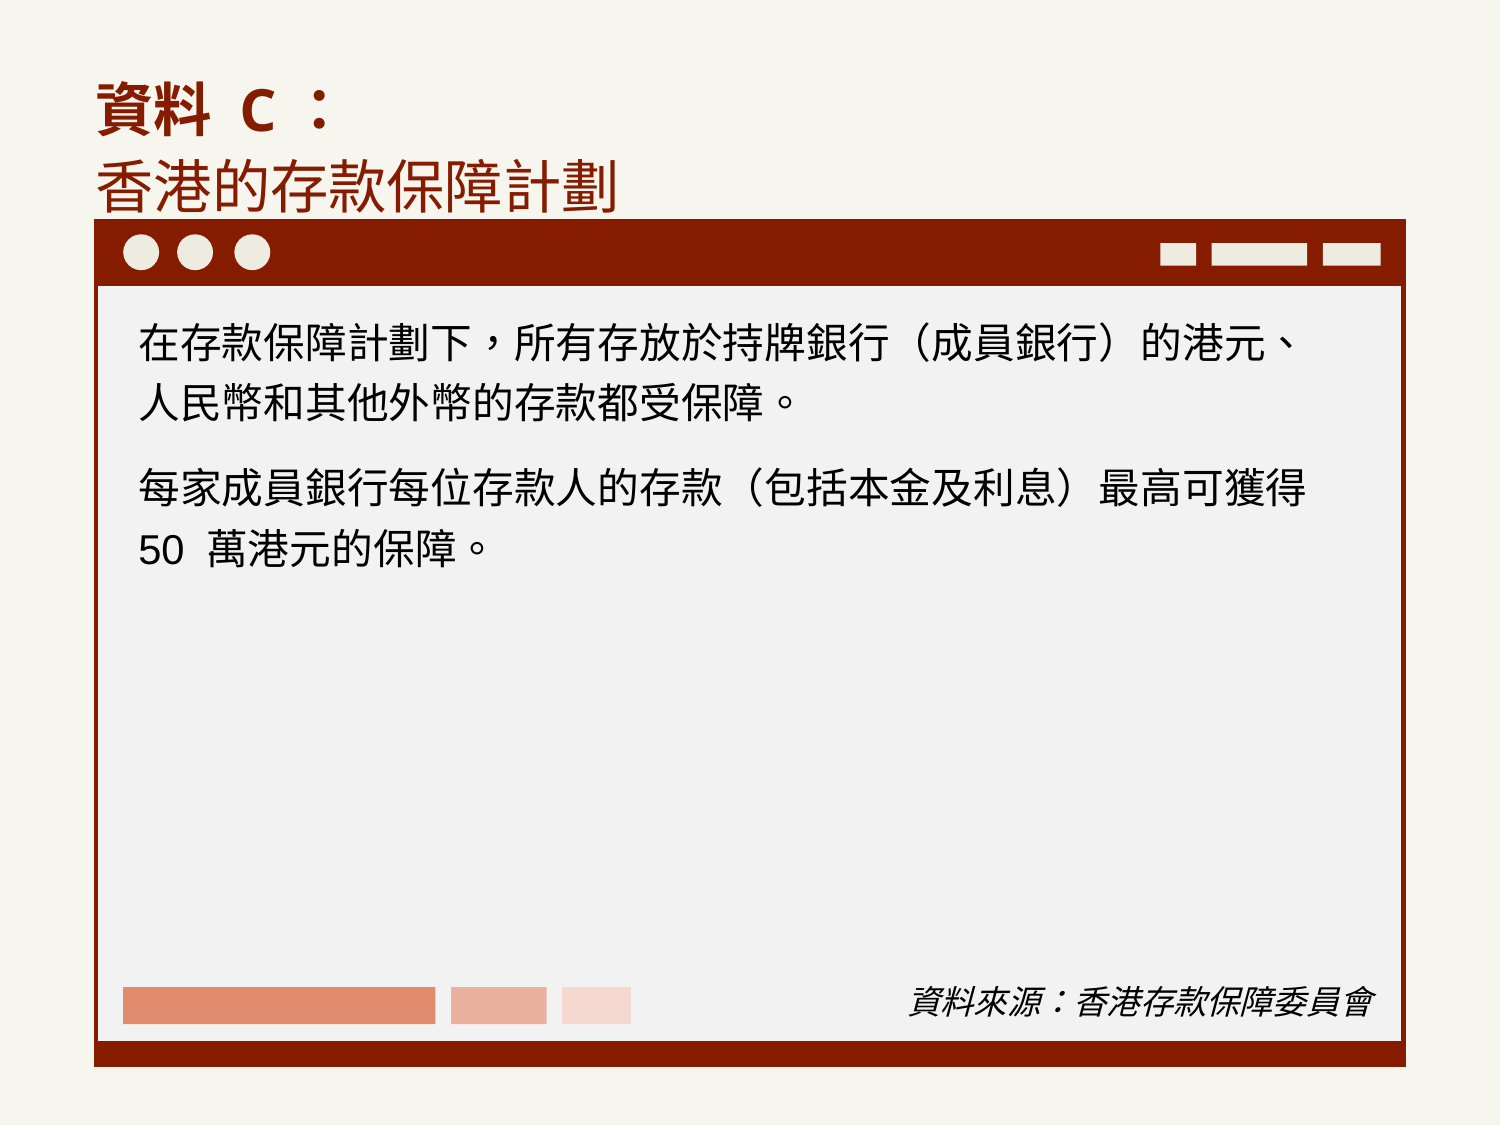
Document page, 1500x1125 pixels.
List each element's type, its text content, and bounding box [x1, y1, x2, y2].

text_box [96, 221, 1404, 1065]
title 資料 C： 香港的存款保障計劃 [80, 34, 1420, 253]
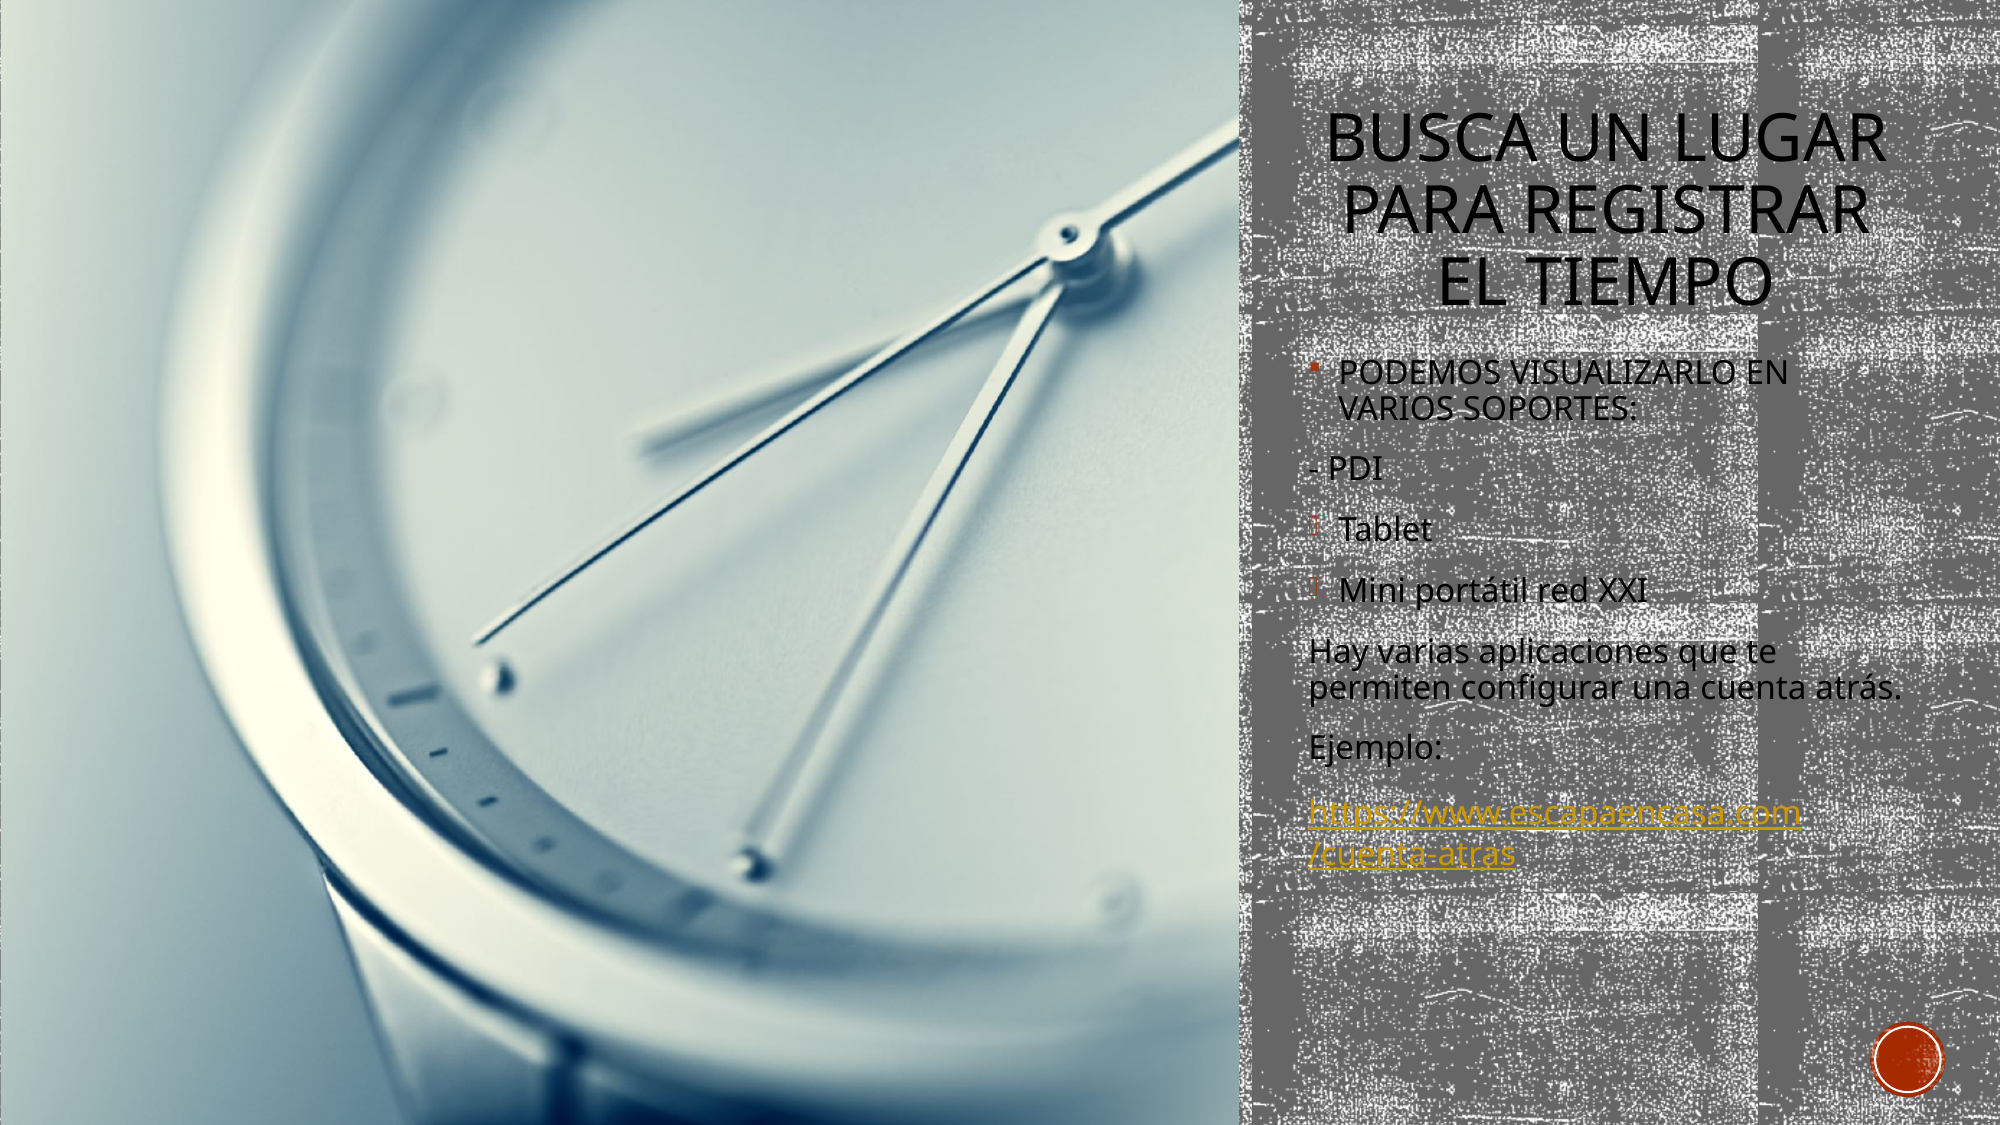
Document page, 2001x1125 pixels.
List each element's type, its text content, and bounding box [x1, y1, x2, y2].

★ ★ ★ ★ ★ ★ ★

◆ **Work required**: Final task for the records above: print exactly the lines from the one that contains "text_box [96, 221, 1404, 1065]" through the last line, both ends included, pictures excluded.

◆ **Task result**:
text_box [96, 221, 1404, 1065]
title 資料 C： 香港的存款保障計劃 [80, 34, 1420, 253]
Document page, 2001x1125 pixels.
List each element's type, its text content, and bounding box [x1, y1, x2, y2].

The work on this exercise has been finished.